Lo llevó por los pasillos en dirección a la Cabeza Profética, y por el camino Ígur se sorprendió recapitulando acerca de las expectativas reales de su presencia en aquel lugar. Si él nunca había creído en el fenómeno oracular, ¿a qué se debía esa decepción? ¿En qué manipulación oculta estaba dispuesto a creer en lugar de creer en el destino? Y, aún peor, ¿estaba dispuesto a considerarla? Entraron en el recinto central, completamente solitario y con una iluminación más tenue. La Cabeza de Turudia estaba en silencio, no presa de la ronca melopea inconclusa habitual.
– ¿Qué pasa? ¿Es que no está en condiciones? -preguntó Ígur.

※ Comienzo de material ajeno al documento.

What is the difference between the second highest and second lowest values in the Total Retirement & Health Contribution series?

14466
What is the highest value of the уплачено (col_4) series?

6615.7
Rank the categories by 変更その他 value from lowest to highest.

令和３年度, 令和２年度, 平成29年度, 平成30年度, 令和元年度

– No, como podéis ver -dijo el dignatario con una cierta complacencia-; es la evolución natural de las Cabezas Proféticas. Los nervios se secan, los conductos se vacían y se obturan con residuos, en fin, los circuitos se rompen. Pero no os preocupéis, las virtudes augúrales pueden reconstruirse. Yo mismo os puedo servir -y rió por primera vez, mostrando una dentadura tenebrosa.
– ¿Vos mismo?
Ígur se acercó a la Cabeza hasta donde la disposición de la vitrina lo permitía. La testa, que hacía pensar en un viejo desnutrido, tenía los ojos en blanco, un blanco que más bien era de una opacidad marronácea y resquebrajada. Las orejas, la nariz y los párpados habían perdido la ternura nacarada de antes, y eran la pura translucidez del pergamino más inerte. La boca era un agujero sin gesto.

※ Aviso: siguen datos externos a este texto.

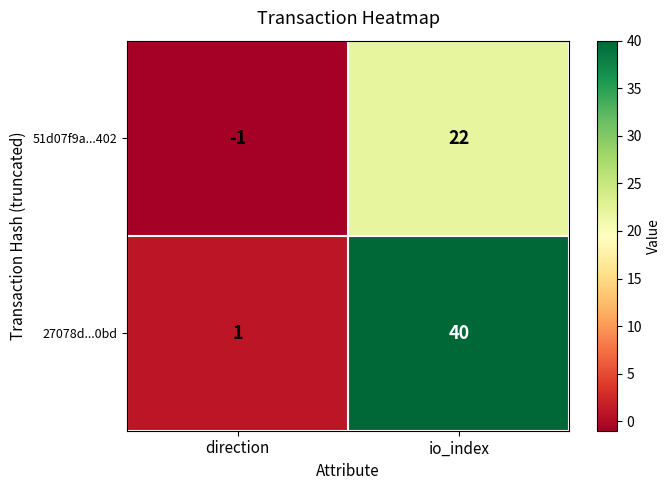

What is the sum of all 27078d...0bd values?

41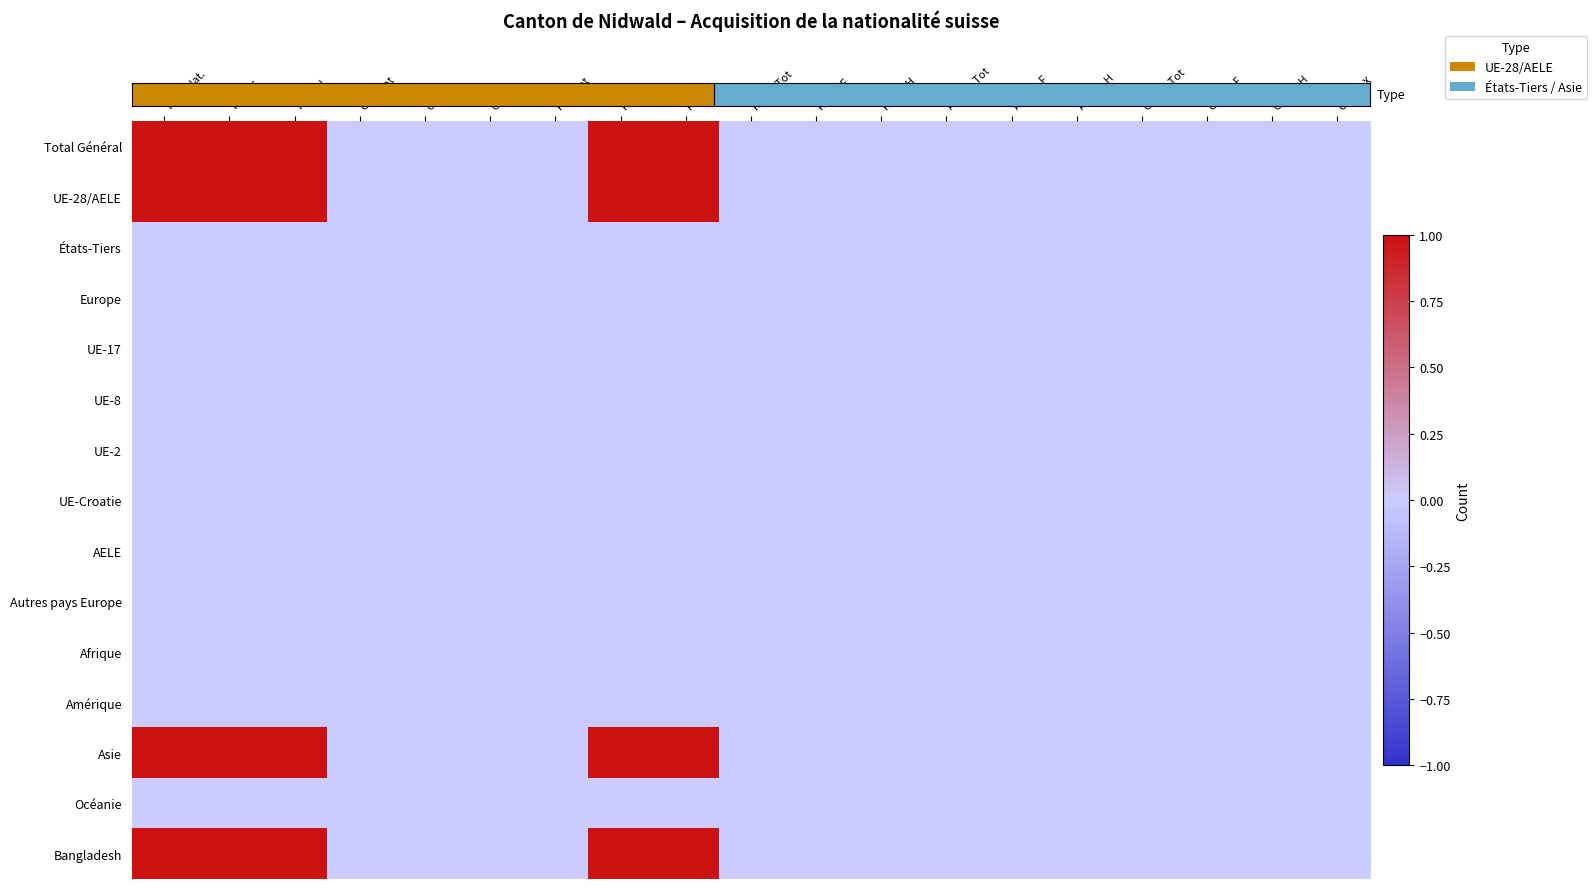

At how many categories does at least one series exceed 0?

5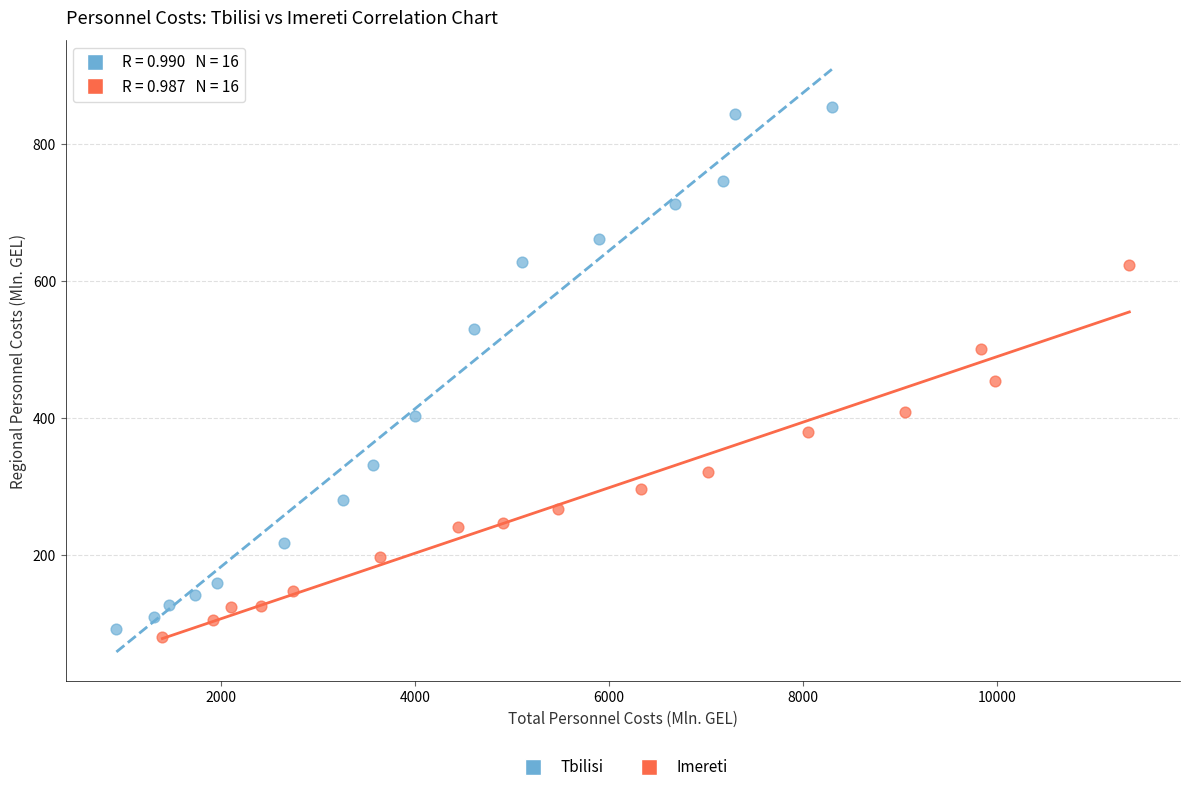

Which series has the widest spread of Y values?

Tbilisi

– ¿Qué pasa? ¿Qué os preocupa? -recriminó el Maestro con una suavidad envenenada.
– Yo, realmente, me había hecho a la idea…

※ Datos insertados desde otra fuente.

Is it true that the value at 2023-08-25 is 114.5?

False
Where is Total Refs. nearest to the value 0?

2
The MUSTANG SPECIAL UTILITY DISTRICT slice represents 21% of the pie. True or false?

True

– Ya lo veo. Qué le vamos a hacer.
Ígur rodeó la Cabeza. Desconfiaba, a esas alturas, de una nueva estratagema. Allí donde en otros tiempos no se hubiera atrevido a fijar la vista sin un sobrecogimiento, no sintió horror sacro alguno al hacerlo desde cualquier ángulo; lo había reemplazado el vacío que sigue a la náusea.
– Espero que tengáis conciencia de lo inusual del procedimiento -advirtió el Maestro cuando él miraba a la Cabeza por la parte posterior-, del favor que os es otorgado con esta confianza…
Ígur recordó la discusión con el antecesor del dignatario y, a partir de la conveniencia de no indisponerlo, se le ocurrió que el hombre que tenía delante fuera un subalterno que el otro, aún en el cargo, le enviaba para quitárselo de encima.
– Entonces sus virtudes…
– La garantía es la misma. ¿Qué queréis saber?
Ígur contempló la Cabeza. Nunca había visto algo más muerto, una ausencia más estatuaria. Incluso dudaba de su procedencia. ¿Era la cabeza de Frima Kumaiaski, o la del primer paria sin nombre que habían encontrado en el depósito de cadáveres? Pero en realidad, ¿qué importancia tenía? Allí no había razón en conflicto ni pánico del futuro, no había resonancias que interpretar; no había nada de nada.
– Da igual, gracias de todas formas.
– Como queráis -dijo cortante el Maestro.
De camino hacia la salida, en silencio, a Ígur se le ocurrió la posible relación entre el estado actual de la Cabeza Profética y la resolución del Ultimo Laberinto, y se preguntó a qué inalcanzables y recónditos intereses había servido su afán de éxito y reconocimiento.
– Agradezco vuestra atención -dijo al Maestro en el vestíbulo-. ¿Puedo haceros una última pregunta? -El dignatario esbozó un gesto de disponibilidad-. Si ahora la Cabeza se ha, ¿cómo dijisteis?, secado, ¿qué pasará con la institución?